A project to upload and store audio and text of speeches.

Testing Phonegap

Tests for the app can be found in phonegap/www/spec.html which you can just open in your browser locally to run.

They run using Jasmine, and can be found in phonegap/spec.

Currently they seem to be fine in Chrome or Firefox, but since the code they’re testing is not supposed to be run a desktop browser, this isn’t particularly important, though I’ve found Firefox (well, Firebug) gives better error messages when dealing with the anonymous functions that define specs, which can help pinpoint whether it’s an error in your code or the test.

Things the tests use

Test Helpers

Phonegap’s default project comes with a helper file that does some stuff you might want to do in a Jasmine test. While it’s not very helpful when you have things like jasmine-jquery (or even just jQuery) around, it gave me the idea to add something that were.
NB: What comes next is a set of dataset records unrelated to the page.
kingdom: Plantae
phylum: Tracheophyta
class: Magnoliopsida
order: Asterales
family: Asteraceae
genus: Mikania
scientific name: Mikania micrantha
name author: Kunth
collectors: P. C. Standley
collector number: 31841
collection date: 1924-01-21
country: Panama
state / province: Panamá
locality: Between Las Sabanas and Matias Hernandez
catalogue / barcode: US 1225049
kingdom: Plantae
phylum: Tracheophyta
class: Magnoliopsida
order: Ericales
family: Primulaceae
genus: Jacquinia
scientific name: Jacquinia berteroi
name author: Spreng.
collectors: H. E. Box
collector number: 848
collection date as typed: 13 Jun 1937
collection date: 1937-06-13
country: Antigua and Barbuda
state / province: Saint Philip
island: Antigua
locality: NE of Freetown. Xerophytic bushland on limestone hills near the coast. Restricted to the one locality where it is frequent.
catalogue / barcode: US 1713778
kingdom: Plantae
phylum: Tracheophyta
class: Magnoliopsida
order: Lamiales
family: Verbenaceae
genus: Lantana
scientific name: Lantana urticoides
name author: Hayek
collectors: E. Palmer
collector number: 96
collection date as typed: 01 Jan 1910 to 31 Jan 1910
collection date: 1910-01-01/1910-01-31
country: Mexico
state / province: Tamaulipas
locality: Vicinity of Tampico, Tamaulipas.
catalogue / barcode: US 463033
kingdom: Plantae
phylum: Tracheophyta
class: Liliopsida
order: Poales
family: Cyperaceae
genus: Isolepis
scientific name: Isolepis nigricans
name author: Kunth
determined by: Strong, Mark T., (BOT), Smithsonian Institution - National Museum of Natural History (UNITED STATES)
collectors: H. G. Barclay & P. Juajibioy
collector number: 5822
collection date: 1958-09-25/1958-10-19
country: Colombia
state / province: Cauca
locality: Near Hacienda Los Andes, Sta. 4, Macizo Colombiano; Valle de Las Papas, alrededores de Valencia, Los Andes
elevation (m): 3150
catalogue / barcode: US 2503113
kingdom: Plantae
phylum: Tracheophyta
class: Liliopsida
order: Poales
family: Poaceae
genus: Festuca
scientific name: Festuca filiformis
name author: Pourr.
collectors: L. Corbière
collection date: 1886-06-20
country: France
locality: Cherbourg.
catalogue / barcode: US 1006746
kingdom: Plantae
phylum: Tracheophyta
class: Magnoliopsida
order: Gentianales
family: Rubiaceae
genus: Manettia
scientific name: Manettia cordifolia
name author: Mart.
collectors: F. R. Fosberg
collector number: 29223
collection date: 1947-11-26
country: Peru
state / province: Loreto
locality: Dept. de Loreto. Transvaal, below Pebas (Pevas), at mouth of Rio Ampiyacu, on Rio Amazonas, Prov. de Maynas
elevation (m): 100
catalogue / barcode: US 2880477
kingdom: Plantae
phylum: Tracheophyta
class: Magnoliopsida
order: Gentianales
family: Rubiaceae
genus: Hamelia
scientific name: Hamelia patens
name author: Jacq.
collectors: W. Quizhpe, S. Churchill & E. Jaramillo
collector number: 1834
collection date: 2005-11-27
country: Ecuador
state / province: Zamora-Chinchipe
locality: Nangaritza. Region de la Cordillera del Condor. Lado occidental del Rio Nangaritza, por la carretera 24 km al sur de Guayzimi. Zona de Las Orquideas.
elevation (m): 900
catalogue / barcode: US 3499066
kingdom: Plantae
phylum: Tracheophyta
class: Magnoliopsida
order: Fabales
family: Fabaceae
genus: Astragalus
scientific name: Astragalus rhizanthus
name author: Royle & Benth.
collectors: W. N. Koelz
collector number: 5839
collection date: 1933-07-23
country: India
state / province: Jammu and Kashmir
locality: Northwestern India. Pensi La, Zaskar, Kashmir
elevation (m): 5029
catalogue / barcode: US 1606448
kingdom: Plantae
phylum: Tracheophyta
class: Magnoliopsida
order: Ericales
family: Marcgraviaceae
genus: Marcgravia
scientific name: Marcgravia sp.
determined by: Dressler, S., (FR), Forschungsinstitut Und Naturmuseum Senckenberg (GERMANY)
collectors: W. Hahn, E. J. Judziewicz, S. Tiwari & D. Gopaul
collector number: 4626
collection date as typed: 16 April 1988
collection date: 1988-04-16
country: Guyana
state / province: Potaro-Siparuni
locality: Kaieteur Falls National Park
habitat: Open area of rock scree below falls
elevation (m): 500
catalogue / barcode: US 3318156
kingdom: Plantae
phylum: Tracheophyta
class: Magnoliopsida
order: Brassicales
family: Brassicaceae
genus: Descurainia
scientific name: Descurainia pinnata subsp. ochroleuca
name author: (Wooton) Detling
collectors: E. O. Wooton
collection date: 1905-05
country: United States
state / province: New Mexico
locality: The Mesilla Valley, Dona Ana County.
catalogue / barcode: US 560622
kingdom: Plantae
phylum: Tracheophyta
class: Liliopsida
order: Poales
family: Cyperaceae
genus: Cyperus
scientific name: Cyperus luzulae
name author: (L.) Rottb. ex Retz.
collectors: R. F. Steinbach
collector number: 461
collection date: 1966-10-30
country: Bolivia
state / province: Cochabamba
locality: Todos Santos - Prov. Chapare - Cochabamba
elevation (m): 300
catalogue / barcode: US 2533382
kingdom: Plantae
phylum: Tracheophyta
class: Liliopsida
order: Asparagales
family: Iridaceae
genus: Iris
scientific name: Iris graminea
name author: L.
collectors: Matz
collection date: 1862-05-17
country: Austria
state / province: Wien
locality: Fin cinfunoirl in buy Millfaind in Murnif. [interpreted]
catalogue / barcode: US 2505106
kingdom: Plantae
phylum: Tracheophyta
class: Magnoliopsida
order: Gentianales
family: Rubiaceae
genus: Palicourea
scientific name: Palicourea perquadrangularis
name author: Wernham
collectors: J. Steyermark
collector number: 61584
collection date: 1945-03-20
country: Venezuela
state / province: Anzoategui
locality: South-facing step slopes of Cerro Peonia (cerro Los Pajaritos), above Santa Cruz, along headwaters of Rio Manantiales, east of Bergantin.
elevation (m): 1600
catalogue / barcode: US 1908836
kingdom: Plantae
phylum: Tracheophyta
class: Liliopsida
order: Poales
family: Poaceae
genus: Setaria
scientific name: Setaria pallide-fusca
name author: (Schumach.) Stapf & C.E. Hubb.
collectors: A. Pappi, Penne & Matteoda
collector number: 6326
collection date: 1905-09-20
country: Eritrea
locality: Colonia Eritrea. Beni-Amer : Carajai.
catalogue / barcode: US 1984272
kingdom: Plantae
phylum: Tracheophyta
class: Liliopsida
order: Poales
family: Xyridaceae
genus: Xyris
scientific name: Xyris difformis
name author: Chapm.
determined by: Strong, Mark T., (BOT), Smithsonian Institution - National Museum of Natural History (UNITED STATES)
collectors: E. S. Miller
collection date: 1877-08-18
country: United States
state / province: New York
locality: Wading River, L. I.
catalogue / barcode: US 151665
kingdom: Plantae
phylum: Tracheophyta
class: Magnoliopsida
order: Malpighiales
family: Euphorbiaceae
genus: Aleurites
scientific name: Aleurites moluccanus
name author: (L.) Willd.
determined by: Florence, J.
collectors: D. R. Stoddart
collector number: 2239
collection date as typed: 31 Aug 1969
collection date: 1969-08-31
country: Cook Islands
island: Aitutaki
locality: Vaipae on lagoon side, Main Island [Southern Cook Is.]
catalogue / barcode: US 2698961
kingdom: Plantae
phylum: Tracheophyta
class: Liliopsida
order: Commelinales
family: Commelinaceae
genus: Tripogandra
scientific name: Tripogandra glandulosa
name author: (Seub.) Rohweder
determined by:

Probably, now that this is setup, it won’t need messing with, but it’s worth explaining what it does anyway.

Firstly, there are a couple of methods to fake the things that app looks for when deciding whether or not start. Because it relies on phonegap, it won’t start until there’s a deviceready event, which will never happen on a desktop, so we fake one. The app also expects certain global methods/objects to exist like window.Device, so there are helpers to create them if needed.

The second main thing that the helpers do is provide factory methods (for want of a better description) to create mock objects for Phonegap APIs like the File API. Because these are all quite long-winded, multiple-async-callback affairs, and to test stuff properly you need to specify the behaviour at each step, there are quite a lot of these. They don’t mock everything that phonegap can do, or give options for all of the possible eventualities, but they do enough for our needs at the moment.